From the rocks it looked to about 200 vertical feet to the ice cap. I led out and up the crusty, steep slope.

Me leading out from the rocks. Note the black ice above my right shoulder.

I was still using two tools, shafting them to their heads in the soft snow. The slope started to lay back, but the crust was unrelenting. The 200 vertical was actually more like 500. Jens offered to give me a break, but I was determined to take us home.

Finally breaking in to the sunshine. 9:45 AM, July 31.

At 10:00 AM we reached the southeast corner of the summit plateau and climbed the final 50 foot slope to the summit. There we met three very nice folks from Monroe who took our picture.
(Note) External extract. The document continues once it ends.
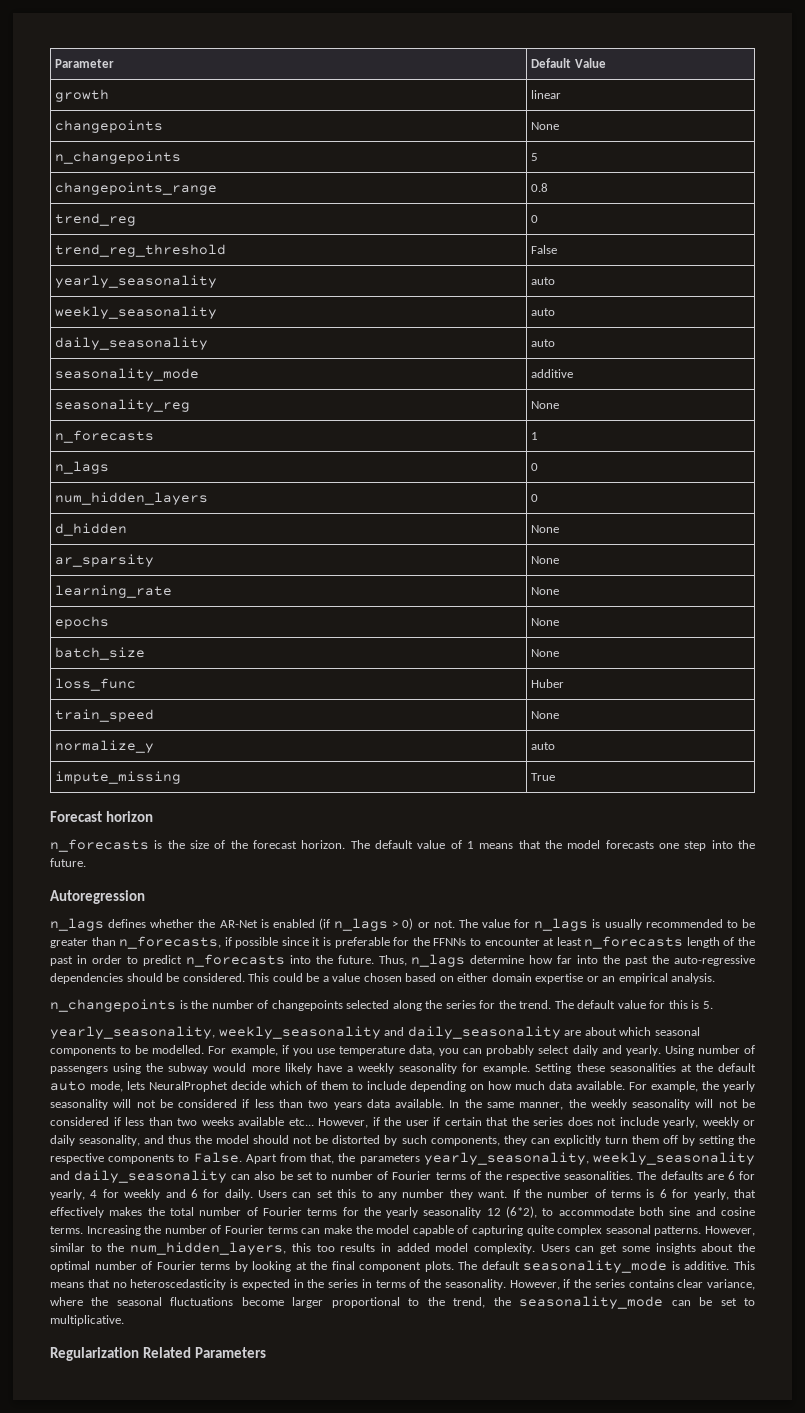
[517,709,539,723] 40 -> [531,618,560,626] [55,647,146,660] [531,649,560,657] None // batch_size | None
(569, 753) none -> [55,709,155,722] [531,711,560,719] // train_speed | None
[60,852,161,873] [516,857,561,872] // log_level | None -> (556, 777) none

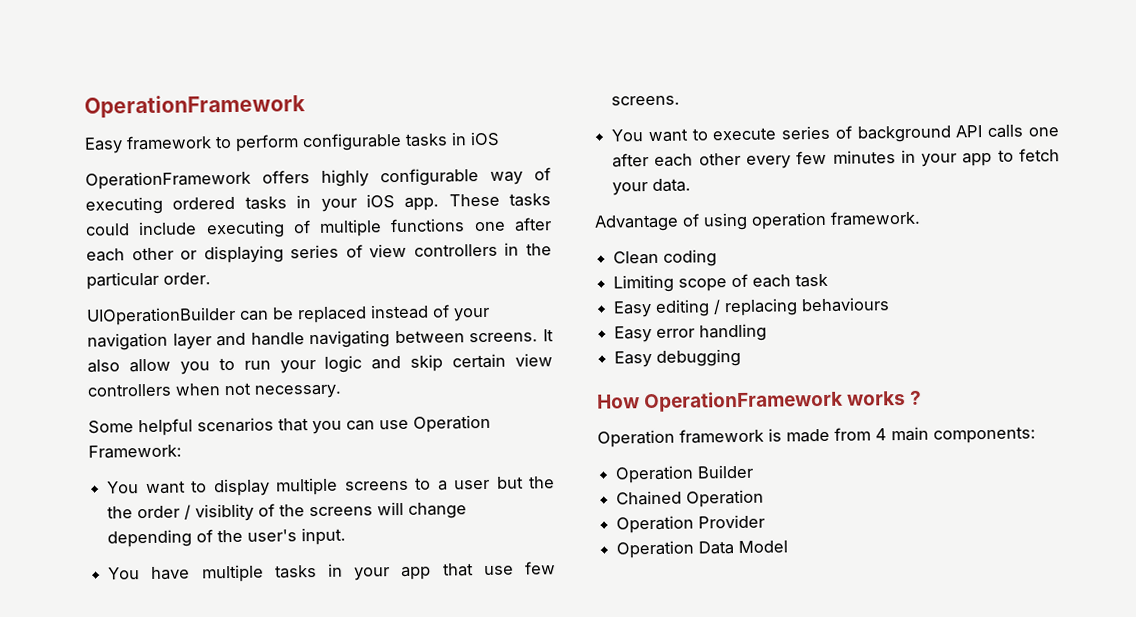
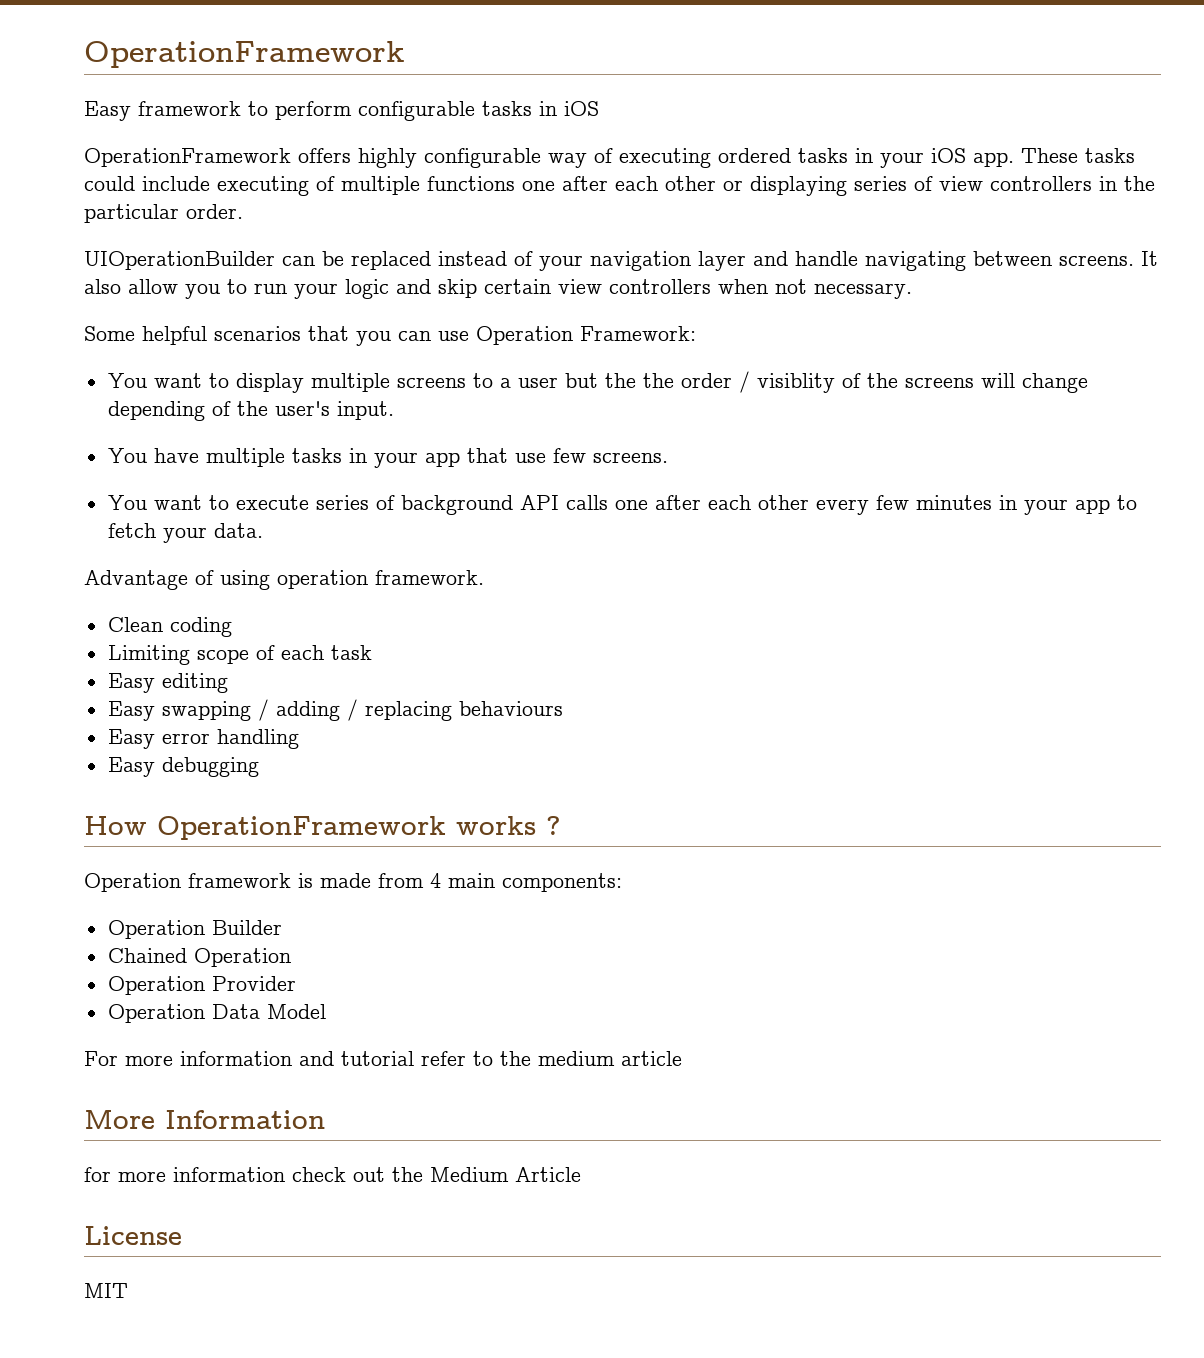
(711, 308) none -> [107,699,340,721] // Easy swapping / adding
(789, 546) none -> [84,1051,682,1066] [84,1110,325,1129] [84,1167,581,1182] [84,1226,182,1245] [84,1283,128,1298] // For more information and tutorial refer to the medium article // More Information // for more information check out the Medium Article // License // MIT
Then we sat in the mud and got our gear all dirty.

On the summit, with the tip of Sherman Crater on the left.

After a brief respite on the summit, we headed down the standard Coleman-Deming route. We were able to glissade most of the Roman Wall, until the route traversed onto the rocky and dirty ridge. We roped back up at the 9000' col and made fast time back to our little bivy spot. We packed up and charged down the glacier, making a fast, fun roped glissade back to the top of the moraine. We made brief stop to retrieve our cold beer from the creek and were back at the car at 2:15 PM.

At the car we drank our beer and watched a guy load more ice screws than I've ever seen in one place (even in a store) into his pack for "some seracing and the North Ridge."

I hope he was able to find some harder snow down low than we did.

Cold beer at the car. And Jens thought he looked bad!

What a fun, challenging glacier climb. Between this and finally getting a winter ascent of Rainier in March, my two favorite volcano climbs have been in the year 2000.